Pages: 245
Published: 2009
France has just fallen to the Nazis. Britain is under siege. As BBC bulletins grow more and more grim, residents of Jersey know they cannot expect help from anyone. Thousands of them abandon their homes, trying to evacuate before the first of the German planes whine overhead. Not long after the mass exodus, the Germans invade and begin to impose Nazi doctrine on the vanquished people of Jersey. Marlene Zimmer, a shy clerk at the Aliens Office, is forced to register her friends and neighbours as Jews while hiding her own heritage. Eventually, after being spotted at her Jewish father's gravestone, she decides she must flee to avoid persecution, and after a final act of rebellion against her anti-Semitic employer, she disappears. Layers of disturbing history unfold as we chart Marlene's transformation from unassuming office worker to active Resistance member under the protection of Surrealist artists Claude Cahun and Marcel Moore. Drawn from authentic World War II documents, broadcasts and private letters, "War on the Margins" tells of an often-overlooked and crucial battlefield during World War II.
This book has similarities with the Guernsey pie book, they both deal with the occupation of the Channel Islands. And it's something I have not heard much about at all.
Marlene Zimmer has stayed behind on Jersey when the Germans come and soon things get really bad. All sort of restrictions are put on Jews, and her being one makers her scared so she runs away. She meets two women who have their own resistance and joins them. Hers is not the only POV, we also gets to follow some other people. Peter, a Polish slaveworker who is being worked to death on the island. A Jewish woman on the run, a German soldier who hates what they are doing to the people, and a few others. The war is seen through their eyes.

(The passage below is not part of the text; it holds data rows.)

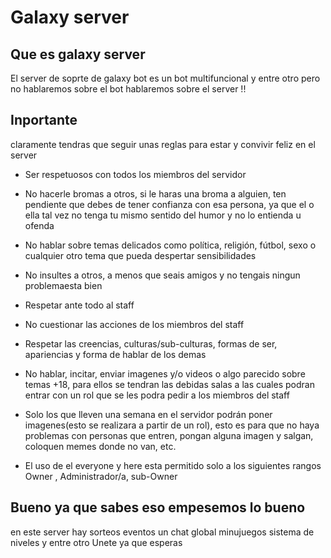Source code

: 
# Galaxy server

## Que es galaxy server

El server de soprte de galaxy bot es un bot multifuncional y entre otro pero no hablaremos sobre el bot hablaremos sobre el server !! 

## Inportante 

claramente tendras que seguir unas reglas para estar y convivir feliz en el server

* Ser respetuosos con todos los miembros del servidor

* No hacerle bromas a otros, si le haras una broma a alguien, ten pendiente que debes de tener confianza con esa persona, ya que el o ella tal vez no tenga tu mismo sentido del humor y no lo entienda u ofenda

* No hablar sobre temas delicados como política, religión, fútbol, sexo o cualquier otro tema que pueda despertar sensibilidades

* No insultes a otros, a menos que seais amigos y no tengais ningun problemaesta bien

* Respetar ante todo al staff

* No cuestionar las acciones de los miembros del staff

* Respetar las creencias, culturas/sub-culturas, formas de ser, apariencias y forma de hablar de los demas

* No hablar, incitar, enviar imagenes y/o videos o algo parecido sobre temas +18, para ellos se tendran las debidas salas a las cuales podran entrar con un rol que se les podra pedir a los miembros del staff

* Solo los que lleven una semana en el servidor podrán poner imagenes(esto se realizara a partir de un rol), esto es para que no haya problemas con personas que entren, pongan alguna imagen y salgan, coloquen memes donde no van, etc.

* El uso de el everyone y here esta permitido solo a los siguientes rangos Owner , Administrador/a, sub-Owner

## Bueno ya que sabes eso empesemos lo bueno
en este server hay sorteos eventos un chat global minujuegos sistema de niveles y entre otro  Unete ya que esperas
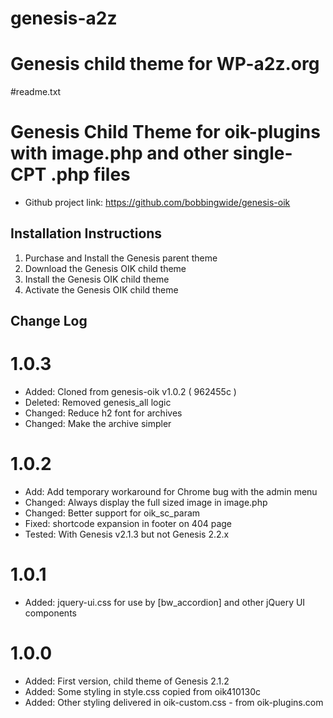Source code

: # genesis-a2z
Genesis child theme for WP-a2z.org
=======
#readme.txt

# Genesis Child Theme for oik-plugins with image.php and other single-CPT .php files

* Github project link: https://github.com/bobbingwide/genesis-oik

## Installation Instructions

1. Purchase and Install the Genesis parent theme
2. Download the Genesis OIK child theme
3. Install the Genesis OIK child theme
4. Activate the Genesis OIK child theme


## Change Log ##

# 1.0.3 
* Added: Cloned from genesis-oik v1.0.2 ( 962455c )
* Deleted: Removed genesis_all logic
* Changed: Reduce h2 font for archives
* Changed: Make the archive simpler

# 1.0.2 
* Add: Add temporary workaround for Chrome bug with the admin menu
* Changed: Always display the full sized image in image.php
* Changed: Better support for oik_sc_param
* Fixed: shortcode expansion in footer on 404 page
* Tested: With Genesis v2.1.3 but not Genesis 2.2.x

# 1.0.1 
* Added: jquery-ui.css for use by [bw_accordion] and other jQuery UI components

# 1.0.0 
* Added: First version, child theme of Genesis 2.1.2
* Added: Some styling in style.css copied from oik410130c
* Added: Other styling delivered in oik-custom.css - from oik-plugins.com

This was a good book about the war, I enjoyed it, and I was also horrified by it. The cruel of the Germans towards their slaves, and especially the Eastern European ones because those were so pure, the crazy bureaucracy towards Jews, and of course later what happened. Even the German soldiers had it bad. Everyone on the island was starving. They had to live on rats and whatever they could find. War is hell, and here that was true. I can't imagine what it would be hiding in a cellar for years and wondering when the soldiers would come to take you away. You always know there will be cruelty and inhumanity and I always wonder how people could be so evil. But there is also hope and the goodness of mankind. People who hid Jews, and slaver workers on the run. Farmers who left out food for the hungry. Stories that bring you hope.
The different POVS worked, and they were all interesting to follow. There was also the interesting concept of doing something right, that then might have been wrong, so what is the right thing to do? Might sound confusing, but read and see.
Like I said before, I have heard way too little about this, and in a way it was like the people felt. They listened to the radio but never heard anything about their own plight.